── INPUT ──

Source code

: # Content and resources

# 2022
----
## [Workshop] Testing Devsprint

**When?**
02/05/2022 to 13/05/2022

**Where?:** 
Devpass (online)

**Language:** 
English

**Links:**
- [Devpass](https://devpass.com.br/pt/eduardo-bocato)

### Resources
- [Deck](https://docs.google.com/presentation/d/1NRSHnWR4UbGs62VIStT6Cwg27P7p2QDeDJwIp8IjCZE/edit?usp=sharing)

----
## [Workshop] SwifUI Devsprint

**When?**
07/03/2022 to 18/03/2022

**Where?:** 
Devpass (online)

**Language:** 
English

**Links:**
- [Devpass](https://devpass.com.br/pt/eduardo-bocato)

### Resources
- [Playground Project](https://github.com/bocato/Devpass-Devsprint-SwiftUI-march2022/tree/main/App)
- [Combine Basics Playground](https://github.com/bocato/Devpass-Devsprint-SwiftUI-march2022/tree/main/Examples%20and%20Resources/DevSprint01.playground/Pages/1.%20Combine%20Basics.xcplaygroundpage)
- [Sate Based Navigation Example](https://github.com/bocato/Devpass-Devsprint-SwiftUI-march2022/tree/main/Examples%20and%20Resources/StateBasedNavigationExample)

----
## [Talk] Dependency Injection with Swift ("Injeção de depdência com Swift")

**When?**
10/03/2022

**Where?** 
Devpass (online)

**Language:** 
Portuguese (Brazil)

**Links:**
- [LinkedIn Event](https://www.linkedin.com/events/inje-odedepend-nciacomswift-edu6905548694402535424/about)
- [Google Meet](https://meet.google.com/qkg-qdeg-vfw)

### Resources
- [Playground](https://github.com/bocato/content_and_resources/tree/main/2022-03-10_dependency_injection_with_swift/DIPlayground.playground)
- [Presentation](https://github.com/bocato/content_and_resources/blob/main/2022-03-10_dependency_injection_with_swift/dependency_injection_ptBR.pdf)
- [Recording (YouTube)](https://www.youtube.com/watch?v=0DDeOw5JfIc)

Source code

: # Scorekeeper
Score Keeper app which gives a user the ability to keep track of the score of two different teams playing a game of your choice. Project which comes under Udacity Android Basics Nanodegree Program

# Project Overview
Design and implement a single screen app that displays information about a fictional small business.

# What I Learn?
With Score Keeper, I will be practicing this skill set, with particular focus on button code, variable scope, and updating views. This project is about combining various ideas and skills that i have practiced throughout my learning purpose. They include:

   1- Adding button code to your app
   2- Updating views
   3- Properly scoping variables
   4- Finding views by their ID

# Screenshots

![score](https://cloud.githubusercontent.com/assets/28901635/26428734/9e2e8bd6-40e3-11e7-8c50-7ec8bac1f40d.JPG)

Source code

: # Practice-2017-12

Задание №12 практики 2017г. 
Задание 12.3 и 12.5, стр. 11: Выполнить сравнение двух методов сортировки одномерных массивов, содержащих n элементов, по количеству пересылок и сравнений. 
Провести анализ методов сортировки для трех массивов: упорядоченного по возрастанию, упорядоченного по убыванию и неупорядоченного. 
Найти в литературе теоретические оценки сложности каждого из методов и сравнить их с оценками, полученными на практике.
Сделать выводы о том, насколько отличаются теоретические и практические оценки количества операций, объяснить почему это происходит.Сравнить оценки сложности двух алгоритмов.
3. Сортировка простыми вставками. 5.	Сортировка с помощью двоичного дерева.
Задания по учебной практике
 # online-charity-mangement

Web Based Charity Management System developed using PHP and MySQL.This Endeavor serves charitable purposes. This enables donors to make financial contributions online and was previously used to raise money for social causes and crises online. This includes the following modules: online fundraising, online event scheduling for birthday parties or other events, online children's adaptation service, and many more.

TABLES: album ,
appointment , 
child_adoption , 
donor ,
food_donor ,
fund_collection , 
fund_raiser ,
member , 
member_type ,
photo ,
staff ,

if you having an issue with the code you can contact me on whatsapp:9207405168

───

* _TASK DIRECTIONS_: Reproduce all of the lines above word for word, keeping every character, symbol, and line break unchanged.

* _TASK OUTPUT_:
Source code

: # Content and resources

# 2022
----
## [Workshop] Testing Devsprint

**When?**
02/05/2022 to 13/05/2022

**Where?:** 
Devpass (online)

**Language:** 
English

**Links:**
- [Devpass](https://devpass.com.br/pt/eduardo-bocato)

### Resources
- [Deck](https://docs.google.com/presentation/d/1NRSHnWR4UbGs62VIStT6Cwg27P7p2QDeDJwIp8IjCZE/edit?usp=sharing)

----
## [Workshop] SwifUI Devsprint

**When?**
07/03/2022 to 18/03/2022

**Where?:** 
Devpass (online)

**Language:** 
English

**Links:**
- [Devpass](https://devpass.com.br/pt/eduardo-bocato)

### Resources
- [Playground Project](https://github.com/bocato/Devpass-Devsprint-SwiftUI-march2022/tree/main/App)
- [Combine Basics Playground](https://github.com/bocato/Devpass-Devsprint-SwiftUI-march2022/tree/main/Examples%20and%20Resources/DevSprint01.playground/Pages/1.%20Combine%20Basics.xcplaygroundpage)
- [Sate Based Navigation Example](https://github.com/bocato/Devpass-Devsprint-SwiftUI-march2022/tree/main/Examples%20and%20Resources/StateBasedNavigationExample)

----
## [Talk] Dependency Injection with Swift ("Injeção de depdência com Swift")

**When?**
10/03/2022

**Where?** 
Devpass (online)

**Language:** 
Portuguese (Brazil)

**Links:**
- [LinkedIn Event](https://www.linkedin.com/events/inje-odedepend-nciacomswift-edu6905548694402535424/about)
- [Google Meet](https://meet.google.com/qkg-qdeg-vfw)

### Resources
- [Playground](https://github.com/bocato/content_and_resources/tree/main/2022-03-10_dependency_injection_with_swift/DIPlayground.playground)
- [Presentation](https://github.com/bocato/content_and_resources/blob/main/2022-03-10_dependency_injection_with_swift/dependency_injection_ptBR.pdf)
- [Recording (YouTube)](https://www.youtube.com/watch?v=0DDeOw5JfIc)

Source code

: # Scorekeeper
Score Keeper app which gives a user the ability to keep track of the score of two different teams playing a game of your choice. Project which comes under Udacity Android Basics Nanodegree Program

# Project Overview
Design and implement a single screen app that displays information about a fictional small business.

# What I Learn?
With Score Keeper, I will be practicing this skill set, with particular focus on button code, variable scope, and updating views. This project is about combining various ideas and skills that i have practiced throughout my learning purpose. They include:

   1- Adding button code to your app
   2- Updating views
   3- Properly scoping variables
   4- Finding views by their ID

# Screenshots

![score](https://cloud.githubusercontent.com/assets/28901635/26428734/9e2e8bd6-40e3-11e7-8c50-7ec8bac1f40d.JPG)

Source code

: # Practice-2017-12

Задание №12 практики 2017г. 
Задание 12.3 и 12.5, стр. 11: Выполнить сравнение двух методов сортировки одномерных массивов, содержащих n элементов, по количеству пересылок и сравнений. 
Провести анализ методов сортировки для трех массивов: упорядоченного по возрастанию, упорядоченного по убыванию и неупорядоченного. 
Найти в литературе теоретические оценки сложности каждого из методов и сравнить их с оценками, полученными на практике.
Сделать выводы о том, насколько отличаются теоретические и практические оценки количества операций, объяснить почему это происходит.Сравнить оценки сложности двух алгоритмов.
3. Сортировка простыми вставками. 5.	Сортировка с помощью двоичного дерева.
Задания по учебной практике
 # online-charity-mangement

Web Based Charity Management System developed using PHP and MySQL.This Endeavor serves charitable purposes. This enables donors to make financial contributions online and was previously used to raise money for social causes and crises online. This includes the following modules: online fundraising, online event scheduling for birthday parties or other events, online children's adaptation service, and many more.

TABLES: album ,
appointment , 
child_adoption , 
donor ,
food_donor ,
fund_collection , 
fund_raiser ,
member , 
member_type ,
photo ,
staff ,

if you having an issue with the code you can contact me on whatsapp:9207405168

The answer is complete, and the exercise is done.